The document has its roots in the Polyptique of Pope Gelasius I, created at the end of the 5th century and continued for the next four centuries. The Liber Censuum proper was assembled in 1192 by Cencius Camerarius (future Pope Honorius III), papal chamberlain to Pope Clement III and Pope Celestine II, and his assistant, William Rofio, the clerk of the papal camera, compliling information contained in the Collectio canonum of Cardinal Deusdedit (1087), the Liber politicus of the canon Benedict (c. 1140), dossiers of the former chamberlain Boson (1149–1178), and the Digesta of Cardinal Albinus (1188). Albinus' Digesta was the "most ambitious" of the Liber Censuum predecessor records, containing—according to Albiunus—"whatever I knew or found in books of antiquities or what I myself heard and saw concerning the rights of St. Peter". The Liber Censuum also incorporates information from a contemporary general census and rent table of church properties organized by diocese, the Ordo romanus (a description of religious ceremonies) —as it pertains to the distribution of payments to the curia during such ceremonies, and works of pontifical history such as the Liber pontificalis.

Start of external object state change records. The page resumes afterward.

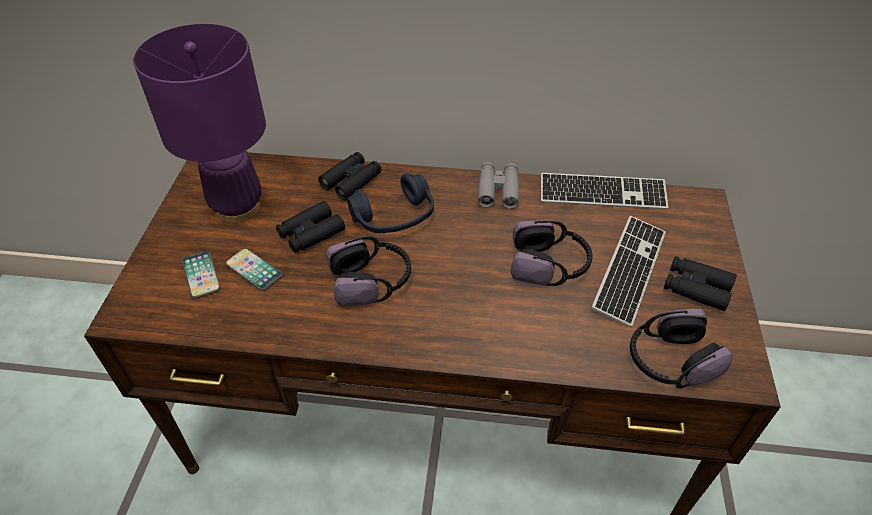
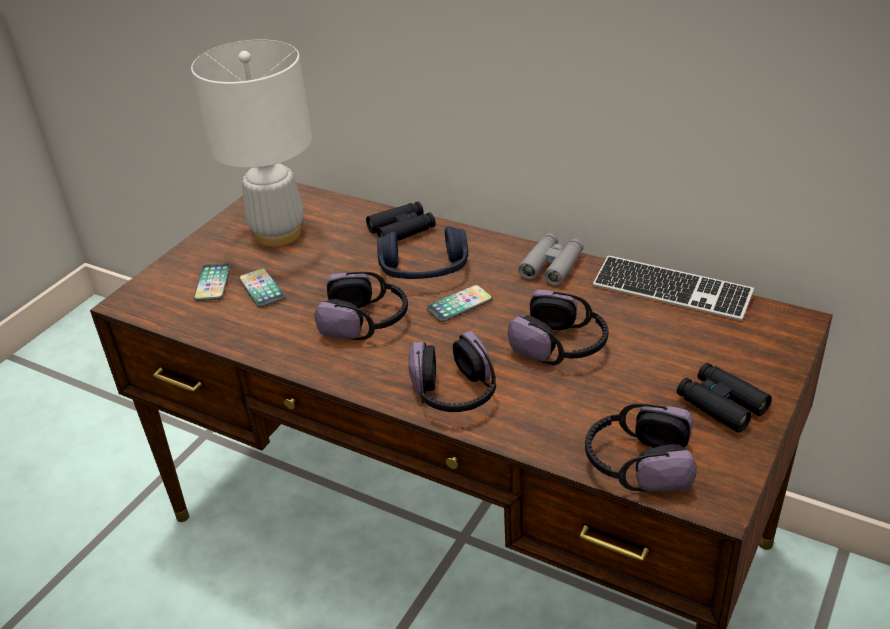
camera: 25 degrees right, 10 degrees down
(237, 208) = (278, 234): purple table lamp -> white table lamp
(311, 233) = (333, 268): black binoculars -> none
(444, 245) = (459, 304): none -> phone
(489, 335) = (454, 393): none -> headphones
(629, 271) = (650, 370): keyboard -> none

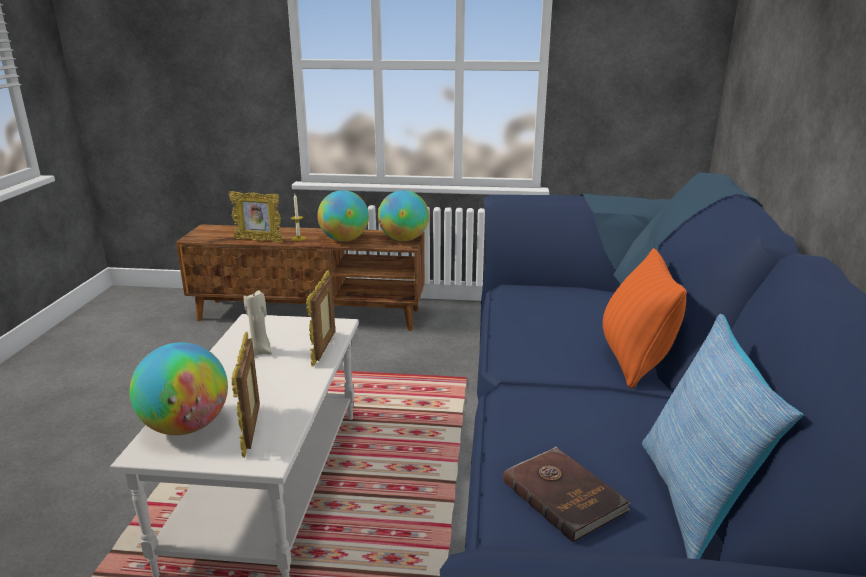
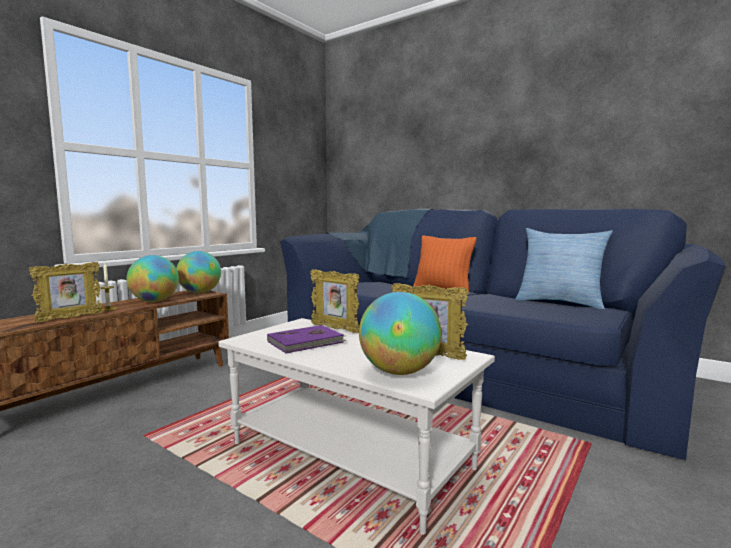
camera: 60 degrees left, 15 degrees down
(261, 351) = (306, 342): beige candle -> purple book
(564, 495) = (552, 311): brown book -> none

The earliest documentary evidence for the use of such a document of papal property rights goes back even earlier to an 1163/1164 letter from Pope Alexander III to the abbot of Lagny-sur-Marne requesting an annual payment of one ounce of gold, owed according to "a certain work among the books of the apostolic see". Although this specific claim dated to the time of Pope Urban II, the abbot rejected it and there is no evidence Alexander III pursued it further. Such incidences are likely what Cencius refers to in the preface of the Liber Censuum as the "no little damage and loss" incurred by the church as a result of earlier records being "incomplete and neither written nor arranged authentically". Furthermore, the Liber Censuum was compiled at a time when the papal patrimony was threatened by the Staufen emperor and individual payments from sources throughout the continent were being reduced by the evasiveness of payers and the inefficiency of the apostolic camera.